+++ GIVEN DATA +++
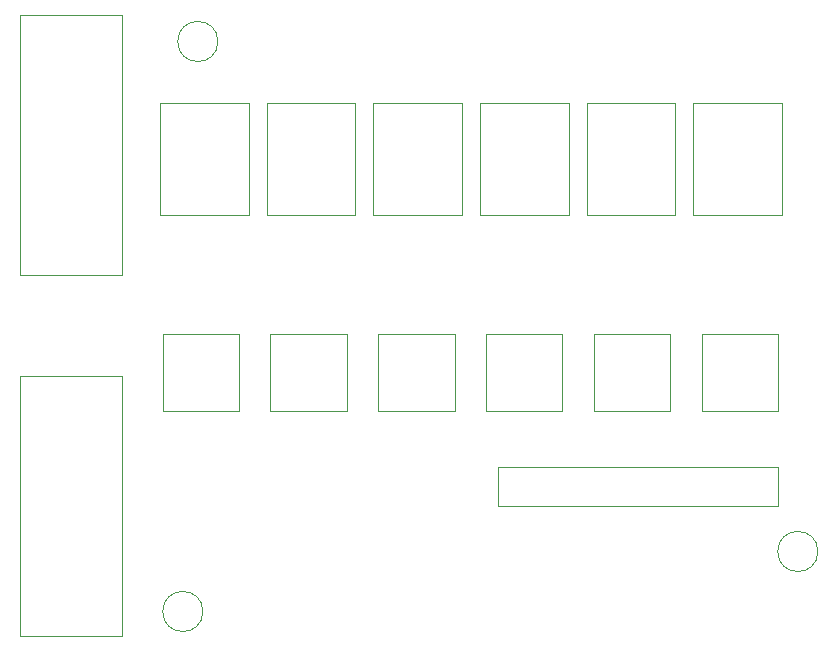
<source format=gbr>
%TF.GenerationSoftware,KiCad,Pcbnew,(7.0.0-0)*%
%TF.CreationDate,2023-08-03T18:37:04+02:00*%
%TF.ProjectId,flipperbrain-shield,666c6970-7065-4726-9272-61696e2d7368,rev?*%
%TF.SameCoordinates,Original*%
%TF.FileFunction,Other,User*%
%FSLAX46Y46*%
G04 Gerber Fmt 4.6, Leading zero omitted, Abs format (unit mm)*
G04 Created by KiCad (PCBNEW (7.0.0-0)) date 2023-08-03 18:37:04*
%MOMM*%
%LPD*%
G01*
G04 APERTURE LIST*
%ADD10C,0.050000*%
G04 APERTURE END LIST*
D10*
%TO.C,SW8*%
X112052000Y-63910000D02*
X112052000Y-63660000D01*
X112302000Y-63910000D02*
X112052000Y-63910000D01*
X119302000Y-63910000D02*
X112302000Y-63910000D01*
X119302000Y-63910000D02*
X119552000Y-63910000D01*
X119552000Y-63910000D02*
X119552000Y-63660000D01*
X112052000Y-63660000D02*
X112052000Y-54660000D01*
X112052000Y-54660000D02*
X112052000Y-54410000D01*
X119552000Y-54660000D02*
X119552000Y-63660000D01*
X119552000Y-54660000D02*
X119552000Y-54410000D01*
X112052000Y-54410000D02*
X112302000Y-54410000D01*
X112302000Y-54410000D02*
X119302000Y-54410000D01*
X119552000Y-54410000D02*
X119302000Y-54410000D01*
%TO.C,SW11*%
X139133000Y-63910000D02*
X139133000Y-63660000D01*
X139383000Y-63910000D02*
X139133000Y-63910000D01*
X146383000Y-63910000D02*
X139383000Y-63910000D01*
X146383000Y-63910000D02*
X146633000Y-63910000D01*
X146633000Y-63910000D02*
X146633000Y-63660000D01*
X139133000Y-63660000D02*
X139133000Y-54660000D01*
X139133000Y-54660000D02*
X139133000Y-54410000D01*
X146633000Y-54660000D02*
X146633000Y-63660000D01*
X146633000Y-54660000D02*
X146633000Y-54410000D01*
X139133000Y-54410000D02*
X139383000Y-54410000D01*
X139383000Y-54410000D02*
X146383000Y-54410000D01*
X146633000Y-54410000D02*
X146383000Y-54410000D01*
%TO.C,SW13*%
X157187000Y-63910000D02*
X157187000Y-63660000D01*
X157437000Y-63910000D02*
X157187000Y-63910000D01*
X164437000Y-63910000D02*
X157437000Y-63910000D01*
X164437000Y-63910000D02*
X164687000Y-63910000D01*
X164687000Y-63910000D02*
X164687000Y-63660000D01*
X157187000Y-63660000D02*
X157187000Y-54660000D01*
X157187000Y-54660000D02*
X157187000Y-54410000D01*
X164687000Y-54660000D02*
X164687000Y-63660000D01*
X164687000Y-54660000D02*
X164687000Y-54410000D01*
X157187000Y-54410000D02*
X157437000Y-54410000D01*
X157437000Y-54410000D02*
X164437000Y-54410000D01*
X164687000Y-54410000D02*
X164437000Y-54410000D01*
%TO.C,D6*%
X164390000Y-80445000D02*
X164390000Y-73945000D01*
X164390000Y-73945000D02*
X157940000Y-73945000D01*
X157940000Y-80445000D02*
X164390000Y-80445000D01*
X157940000Y-73945000D02*
X157940000Y-80445000D01*
%TO.C,SW10*%
X130106000Y-63910000D02*
X130106000Y-63660000D01*
X130356000Y-63910000D02*
X130106000Y-63910000D01*
X137356000Y-63910000D02*
X130356000Y-63910000D01*
X137356000Y-63910000D02*
X137606000Y-63910000D01*
X137606000Y-63910000D02*
X137606000Y-63660000D01*
X130106000Y-63660000D02*
X130106000Y-54660000D01*
X130106000Y-54660000D02*
X130106000Y-54410000D01*
X137606000Y-54660000D02*
X137606000Y-63660000D01*
X137606000Y-54660000D02*
X137606000Y-54410000D01*
X130106000Y-54410000D02*
X130356000Y-54410000D01*
X130356000Y-54410000D02*
X137356000Y-54410000D01*
X137606000Y-54410000D02*
X137356000Y-54410000D01*
%TO.C,D2*%
X121392000Y-73945000D02*
X121392000Y-80445000D01*
X121392000Y-80445000D02*
X127842000Y-80445000D01*
X127842000Y-73945000D02*
X121392000Y-73945000D01*
X127842000Y-80445000D02*
X127842000Y-73945000D01*
%TO.C,D3*%
X130529000Y-73945000D02*
X130529000Y-80445000D01*
X130529000Y-80445000D02*
X136979000Y-80445000D01*
X136979000Y-73945000D02*
X130529000Y-73945000D01*
X136979000Y-80445000D02*
X136979000Y-73945000D01*
%TO.C,MH1*%
X116940000Y-49200000D02*
G75*
G03*
X116940000Y-49200000I-1700000J0D01*
G01*
%TO.C,SW9*%
X121079000Y-63910000D02*
X121079000Y-63660000D01*
X121329000Y-63910000D02*
X121079000Y-63910000D01*
X128329000Y-63910000D02*
X121329000Y-63910000D01*
X128329000Y-63910000D02*
X128579000Y-63910000D01*
X128579000Y-63910000D02*
X128579000Y-63660000D01*
X121079000Y-63660000D02*
X121079000Y-54660000D01*
X121079000Y-54660000D02*
X121079000Y-54410000D01*
X128579000Y-54660000D02*
X128579000Y-63660000D01*
X128579000Y-54660000D02*
X128579000Y-54410000D01*
X121079000Y-54410000D02*
X121329000Y-54410000D01*
X121329000Y-54410000D02*
X128329000Y-54410000D01*
X128579000Y-54410000D02*
X128329000Y-54410000D01*
%TO.C,D1*%
X112255000Y-73945000D02*
X112255000Y-80445000D01*
X112255000Y-80445000D02*
X118705000Y-80445000D01*
X118705000Y-73945000D02*
X112255000Y-73945000D01*
X118705000Y-80445000D02*
X118705000Y-73945000D01*
%TO.C,RN1*%
X140640000Y-85218000D02*
X140640000Y-88518000D01*
X140640000Y-88518000D02*
X164390000Y-88518000D01*
X164390000Y-85218000D02*
X140640000Y-85218000D01*
X164390000Y-88518000D02*
X164390000Y-85218000D01*
%TO.C,SW12*%
X148160000Y-63910000D02*
X148160000Y-63660000D01*
X148410000Y-63910000D02*
X148160000Y-63910000D01*
X155410000Y-63910000D02*
X148410000Y-63910000D01*
X155410000Y-63910000D02*
X155660000Y-63910000D01*
X155660000Y-63910000D02*
X155660000Y-63660000D01*
X148160000Y-63660000D02*
X148160000Y-54660000D01*
X148160000Y-54660000D02*
X148160000Y-54410000D01*
X155660000Y-54660000D02*
X155660000Y-63660000D01*
X155660000Y-54660000D02*
X155660000Y-54410000D01*
X148160000Y-54410000D02*
X148410000Y-54410000D01*
X148410000Y-54410000D02*
X155410000Y-54410000D01*
X155660000Y-54410000D02*
X155410000Y-54410000D01*
%TO.C,J6*%
X108807000Y-46996000D02*
X100207000Y-46996000D01*
X100207000Y-46996000D02*
X100207000Y-68996000D01*
X108807000Y-68996000D02*
X108807000Y-46996000D01*
X100207000Y-68996000D02*
X108807000Y-68996000D01*
%TO.C,J5*%
X108807000Y-77550000D02*
X100207000Y-77550000D01*
X100207000Y-77550000D02*
X100207000Y-99550000D01*
X108807000Y-99550000D02*
X108807000Y-77550000D01*
X100207000Y-99550000D02*
X108807000Y-99550000D01*
%TO.C,D4*%
X139666000Y-73945000D02*
X139666000Y-80445000D01*
X139666000Y-80445000D02*
X146116000Y-80445000D01*
X146116000Y-73945000D02*
X139666000Y-73945000D01*
X146116000Y-80445000D02*
X146116000Y-73945000D01*
%TO.C,MH2*%
X115670000Y-97460000D02*
G75*
G03*
X115670000Y-97460000I-1700000J0D01*
G01*
%TO.C,MH4*%
X167740000Y-92380000D02*
G75*
G03*
X167740000Y-92380000I-1700000J0D01*
G01*
%TO.C,D5*%
X148803000Y-73945000D02*
X148803000Y-80445000D01*
X148803000Y-80445000D02*
X155253000Y-80445000D01*
X155253000Y-73945000D02*
X148803000Y-73945000D01*
X155253000Y-80445000D02*
X155253000Y-73945000D01*
%TD*%
M02*

</source>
+++
__WORK ITEM__:
Which lines above run from the one containing "X112255000Y-80445000D02*" to the one containing "X100207000Y-77550000D01*"? Give them again exactly, both ends included.

__SOLUTION FOR THIS PROBLEM__:
X112255000Y-80445000D02*
X118705000Y-80445000D01*
X118705000Y-73945000D02*
X112255000Y-73945000D01*
X118705000Y-80445000D02*
X118705000Y-73945000D01*
%TO.C,RN1*%
X140640000Y-85218000D02*
X140640000Y-88518000D01*
X140640000Y-88518000D02*
X164390000Y-88518000D01*
X164390000Y-85218000D02*
X140640000Y-85218000D01*
X164390000Y-88518000D02*
X164390000Y-85218000D01*
%TO.C,SW12*%
X148160000Y-63910000D02*
X148160000Y-63660000D01*
X148410000Y-63910000D02*
X148160000Y-63910000D01*
X155410000Y-63910000D02*
X148410000Y-63910000D01*
X155410000Y-63910000D02*
X155660000Y-63910000D01*
X155660000Y-63910000D02*
X155660000Y-63660000D01*
X148160000Y-63660000D02*
X148160000Y-54660000D01*
X148160000Y-54660000D02*
X148160000Y-54410000D01*
X155660000Y-54660000D02*
X155660000Y-63660000D01*
X155660000Y-54660000D02*
X155660000Y-54410000D01*
X148160000Y-54410000D02*
X148410000Y-54410000D01*
X148410000Y-54410000D02*
X155410000Y-54410000D01*
X155660000Y-54410000D02*
X155410000Y-54410000D01*
%TO.C,J6*%
X108807000Y-46996000D02*
X100207000Y-46996000D01*
X100207000Y-46996000D02*
X100207000Y-68996000D01*
X108807000Y-68996000D02*
X108807000Y-46996000D01*
X100207000Y-68996000D02*
X108807000Y-68996000D01*
%TO.C,J5*%
X108807000Y-77550000D02*
X100207000Y-77550000D01*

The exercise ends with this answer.